Polls conducted on election day itself indicate that it was Corbyn, not Brexit, that was the key reason voters rejected Labour. Of those who didn’t back the party, 43% said the main reason was its leadership, while 17% cited Brexit and 12% Labour’s economic policies. A similar pattern was repeated for those who defected from Labour to other parties.
Anti-Semitism in the party – which is closely tied to the issue of the leadership – appears to have been a major contributor to desertions from Labour. A survey conducted shortly before polling day found that, among those who backed Labour in the 2017 general election but now said that they were “less than certain” to vote for the party, 16% gave anti-Semitism as a reason. Twenty-eight percent said they would have been more likely to vote Labour if Corbyn had handled accusations of anti-Semitism better.
While the Labour vote dropped most in seats that had voted to leave the EU in the 2016 referendum, it actually declined sharply almost everywhere
Moreover, while the Labour vote dropped most in seats that had voted to leave the EU in the 2016 referendum, it actually declined sharply almost everywhere. That is why the party managed to gain just one seat — Putney, a wealthy, pro-EU southwest London constituency — from the Tories.
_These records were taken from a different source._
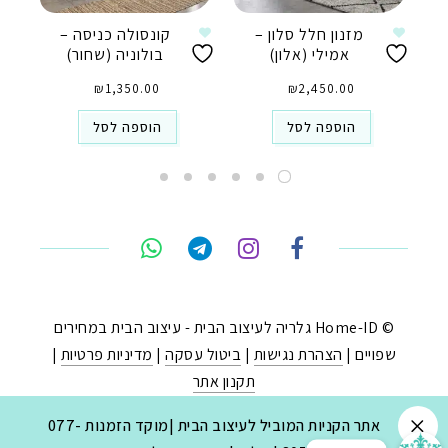
מזנון חלל סלון –
קונסולה כניסה –
אמילי (אלון)
בולוניה (שחור)
₪
1,350.00
₪
2,450.00
הוספה לסל
הוספה לסל
טלפון
ואטסאפ
פייסבוק מסנג'ר
ניווט בוויז
© Home-ID גלריה לעיצוב הבית - עיצוב הבית במחירים
שפויים |
הצהרת נגישות
|
ביטול עסקה
|
מדיניות פרטיות
|
נסטגרם
תקנון אתר
נבנה ב-
ע"י:
יעד פתרונות
|
בניית חנויות באינטרנט
.
אתר הקניות המוביל לעיצוב הבית |מוקד הזמנות 077-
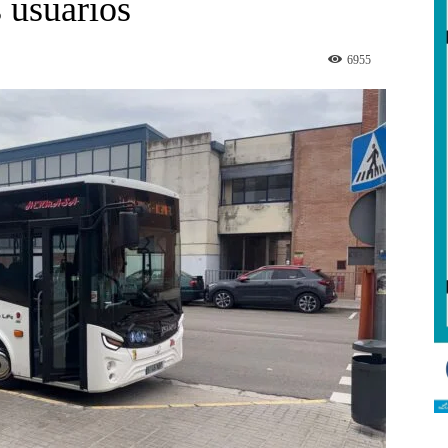
 usuarios
6955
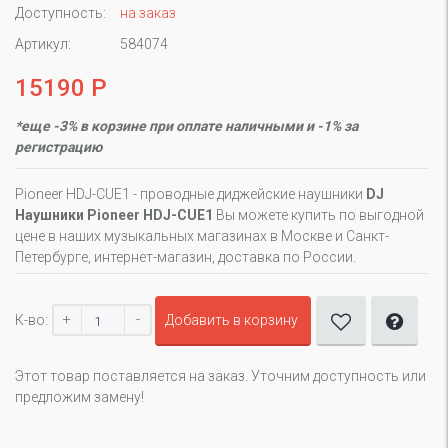
Доступность:
на заказ
Артикул:
584074
15190 Р
*еще -3% в корзине при оплате наличными и -1% за
регистрацию
Pioneer HDJ-CUE1 - проводные диджейские наушники
DJ
Наушники Pioneer HDJ-CUE1
Вы можете купить по выгодной
цене в наших музыкальных магазинах в Москве и Санкт-
Петербурге, интернет-магазин, доставка по России.
+
-
К-во:
Добавить в корзину
Этот товар поставляется на заказ. Уточним доступность или
предложим замену!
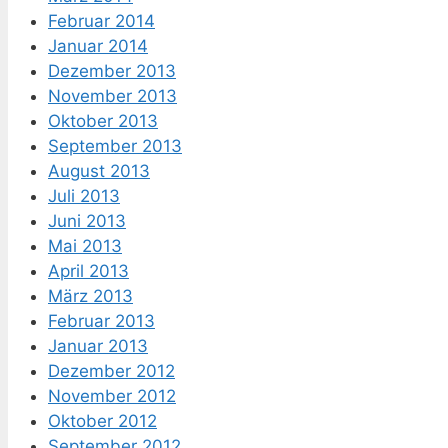
Februar 2014
Januar 2014
Dezember 2013
November 2013
Oktober 2013
September 2013
August 2013
Juli 2013
Juni 2013
Mai 2013
April 2013
März 2013
Februar 2013
Januar 2013
Dezember 2012
November 2012
Oktober 2012
September 2012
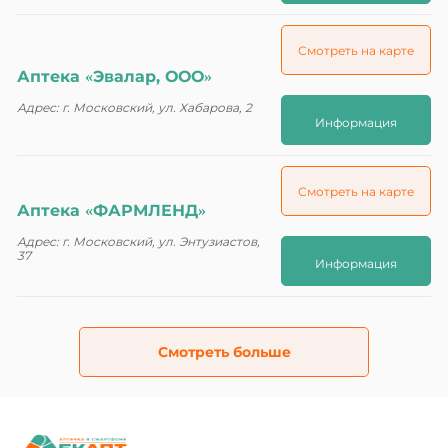
Смотреть на карте
Аптека «Эвалар, ООО»
Адрес: г. Московский, ул. Хабарова, 2
Информация
Смотреть на карте
Аптека «ФАРМЛЕНД»
Адрес: г. Московский, ул. Энтузиастов,
37
Информация
Смотреть больше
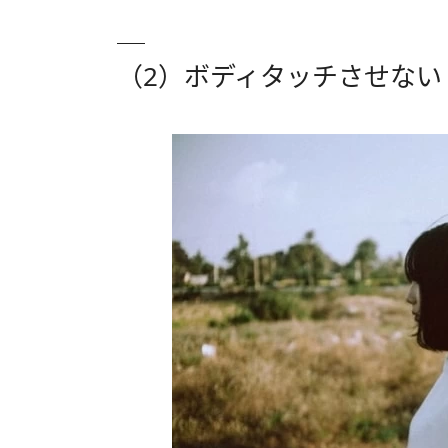
（2）ボディタッチさせない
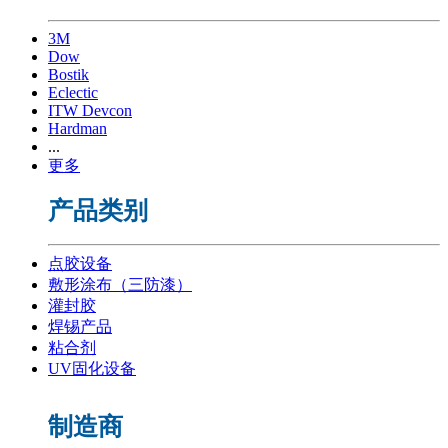
3M
Dow
Bostik
Eclectic
ITW Devcon
Hardman
...
更多
产品类别
点胶设备
敷形涂布（三防漆）
灌封胶
焊锡产品
粘合剂
UV固化设备
制造商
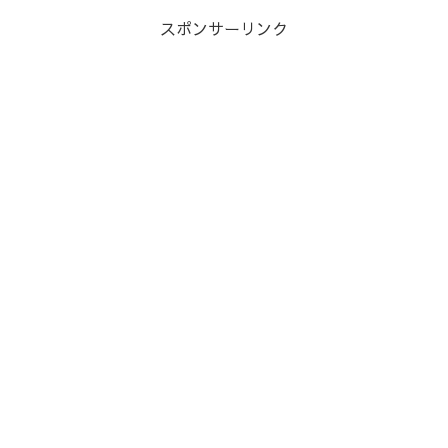
スポンサーリンク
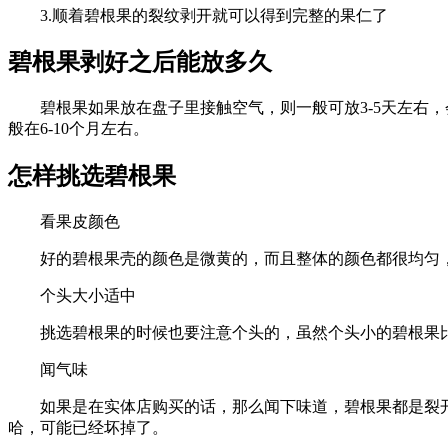
3.顺着碧根果的裂纹剥开就可以得到完整的果仁了
碧根果剥好之后能放多久
碧根果如果放在盘子里接触空气，则一般可放3-5天左右
般在6-10个月左右。
怎样挑选碧根果
看果皮颜色
好的碧根果壳的颜色是微黄的，而且整体的颜色都很均匀
个头大小适中
挑选碧根果的时候也要注意个头的，虽然个头小的碧根果
闻气味
如果是在实体店购买的话，那么闻下味道，碧根果都是裂
哈，可能已经坏掉了。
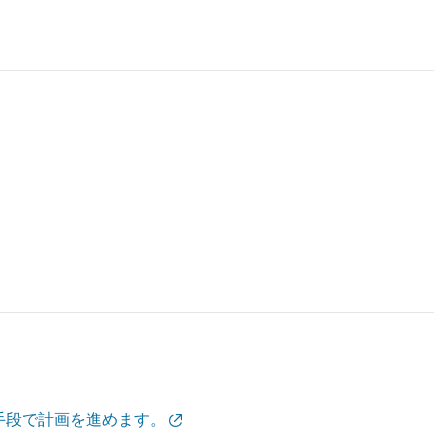
手段で計画を進めます。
The notion that Brexit lay at the heart of Labour’s defeat is also undermined by the fact that during the campaign the party had managed to push the National Health Service — traditionally one of its electoral strong-suits — up the political agenda. By polling day, it was level-pegging with Brexit as top of voters’ concerns.
Acceptance is the first step toward change
Recognizing that Corbyn was not simply the passive victim of voters’ desire to leave the EU, but the primary author of the party’s electoral misfortune, moderates argue, is key to beginning to address issues such as anti-Semitism and Labour’s hard-left foreign policy agenda with its deep antipathy towards Israel.
If Brexit is simply to blame, then no reflection is required on why polls suggest only six percent of British Jews voted Labour, why nearly half said they would “seriously consider” emigrating if Corbyn became prime minister, and why Chief Rabbi Ephraim Mirvis felt duty bound to stage an unprecedented intervention onto the electoral battlefield.
The anti-Semitism arose not by accident, but as the inevitable outgrowth of a strain of left conspiracist thinking
“The leadership clique dragged around their 1970s baggage and arcane ideological obsessions — the anti-Semitism arose not by accident, but as the inevitable outgrowth of a strain of left conspiracist thinking — that marked them out as cranks, unfit to run the country,” wrote Jonathan Freedland, a left-leaning Jewish columnist on the Guardian newspaper.
Likewise, McFadden has argued that Labour needs a new leader and “a new direction.”
“Labour’s culture has to change. Far too many good people have been driven out or have chosen to leave in despair at the appalling anti-Semitism and factionalism that have been given a permission slip by the cult of personality around the leader and the anti-western world view held by him and others at the top of the party,” he wrote.
The notion that the Tories’ pledge to “get Brexit done” was all that working-class voters in Labour’s traditional heartlands had on their minds on election day has also been challenged by those who wish to see wholesale change.
As Alan Johnson, a senior Cabinet member in the last Labour government, noted: “The working classes looked at Corbyn and saw somebody who was unpatriotic to the extent that the country’s enemies were his friends. They hated his pacifism, his simplistic division of the world between evil oppressors and their victims, his disdain of aspiration.”
“Corbyn has to go now,” he concluded. “The thought of him still leading the party on February 27, 2020, the 120th anniversary of its creation, will be anathema to Labour supporters who have been offended by the antisemitism that he allowed to take root.”